Dear Steve,
It finally worked. I think it was the -Dfile.encoding=utf-8 in the
JAVA_OPTS.
Thank you very much for your assistance,
Dimitris.
On Fri, Nov 26, 2010 at 12:02 PM, Steve Bayliss <
stephen.bayl...@acuityunlimited.net> wrote:
> Hi Dimitris
>
> Just to confirm,
>
> - were you specifying the encoding to the Tomcat JVM (ie using
> -Dfile.encoding=utf-8)?
> - which SQL database (and version) are you using?
>
> Thanks
> Steve
>
>
> -----Original Message-----
> *From:* Dimitris Gavrilis [mailto:gavri...@gmail.com]
> *Sent:* 26 November 2010 09:41
> *To:* Support and info exchange list for Fedora users.
> *Subject:* Re: [fcrepo-user] Proia multilingual-
> java.io.UTFDataFormatException
>
> Hi Steve,
>
> I did delete the tmp/proai folder and truncated the proai database but I
> still get the same error (see the log below).
>
>
>
> proai.error.ServerException: Error parsing record xml
> at proai.cache.ParsedRecord.<init>(ParsedRecord.java:70)
> at proai.cache.Worker.attempt(Worker.java:111)
> at proai.cache.Worker.run(Worker.java:51)
> Caused by: java.io.UTFDataFormatException: Invalid byte 2 of 2-byte UTF-8
> sequen
> ce.
> at org.apache.xerces.impl.io.UTF8Reader.invalidByte(Unknown Source)
> at org.apache.xerces.impl.io.UTF8Reader.read(Unknown Source)
> at org.apache.xerces.impl.XMLEntityScanner.load(Unknown Source)
> at org.apache.xerces.impl.XMLEntityScanner.scanContent(Unknown
> Source)
> at
> org.apache.xerces.impl.XMLDocumentFragmentScannerImpl.scanContent(Unk
> nown Source)
> at
> org.apache.xerces.impl.XMLDocumentFragmentScannerImpl$FragmentContent
> Dispatcher.dispatch(Unknown Source)
> at
> org.apache.xerces.impl.XMLDocumentFragmentScannerImpl.scanDocument(Un
> known Source)
> at org.apache.xerces.parsers.XML11Configuration.parse(Unknown
> Source)
> at org.apache.xerces.parsers.XML11Configuration.parse(Unknown
> Source)
> at org.apache.xerces.parsers.XMLParser.parse(Unknown Source)
> at org.apache.xerces.parsers.AbstractSAXParser.parse(Unknown
> Source)
> at javax.xml.parsers.SAXParser.parse(SAXParser.java:395)
> at javax.xml.parsers.SAXParser.parse(SAXParser.java:198)
> at proai.cache.ParsedRecord.<init>(ParsedRecord.java:62)
> ... 2 more
>
>
>
> On Thu, Nov 25, 2010 at 1:11 PM, West, Graeme <graeme.w...@gcu.ac.uk>wrote:
>
>> Hi Dimitris,
>> Did this error occur after making the encoding change?
>>
>> It may be a good idea to stop your servlet container, drop/truncate the
>> tables from the ProAI database, delete the ProAI temporary files directory
>> (by default /tmp/proai ), and then restart your servlet container.
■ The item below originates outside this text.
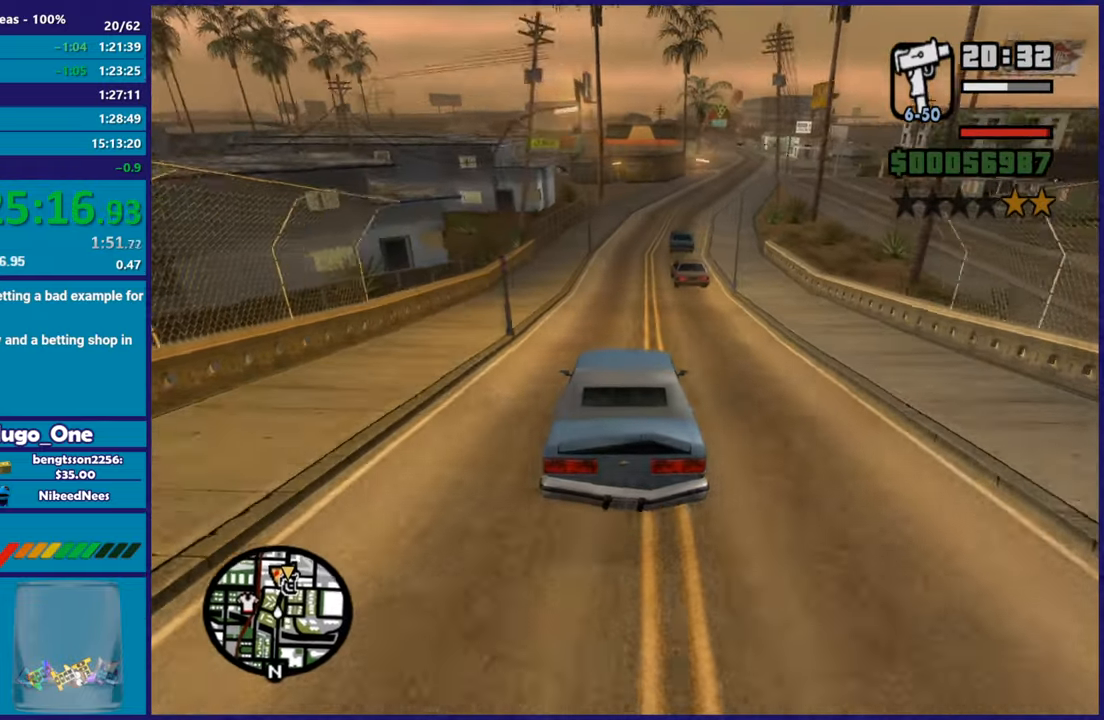
{"buttons": ["R2"], "left_stick": "center", "right_stick": "down", "button_events": []}
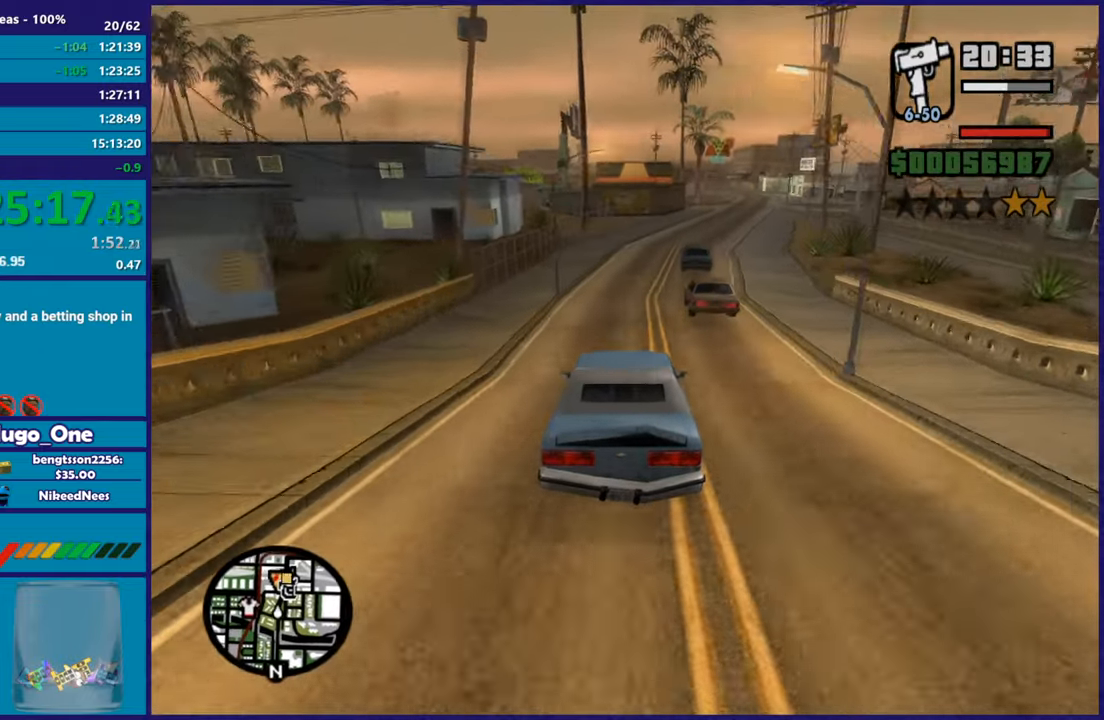
{"buttons": ["R2"], "left_stick": "center", "right_stick": "down", "button_events": []}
This will
>> rebuild the ProAI database completely and ensure that you're not seeing
>> cached errors.
>>
>> Regards,
>>
>> Graeme
>>
>> On 25 Nov 2010, at 11:00, Dimitris Gavrilis wrote:
>>
>> Dear Steve,
>>
>> Thanks for you help. I did change the header (UTF-8) in the top of the
>> file as you suggested but I still get the same error. The file seems ok when
>> accessed through fedora (
>> http://localhost:8080/fedora/objects/iid:1/datastreams/mods/content).
>>
>> I'm attaching below the error from the fedora's console:
>>
>>
>> proai.error.ServerException: Error parsing record xml
>> at proai.cache.ParsedRecord.<init>(ParsedRecord.java:70)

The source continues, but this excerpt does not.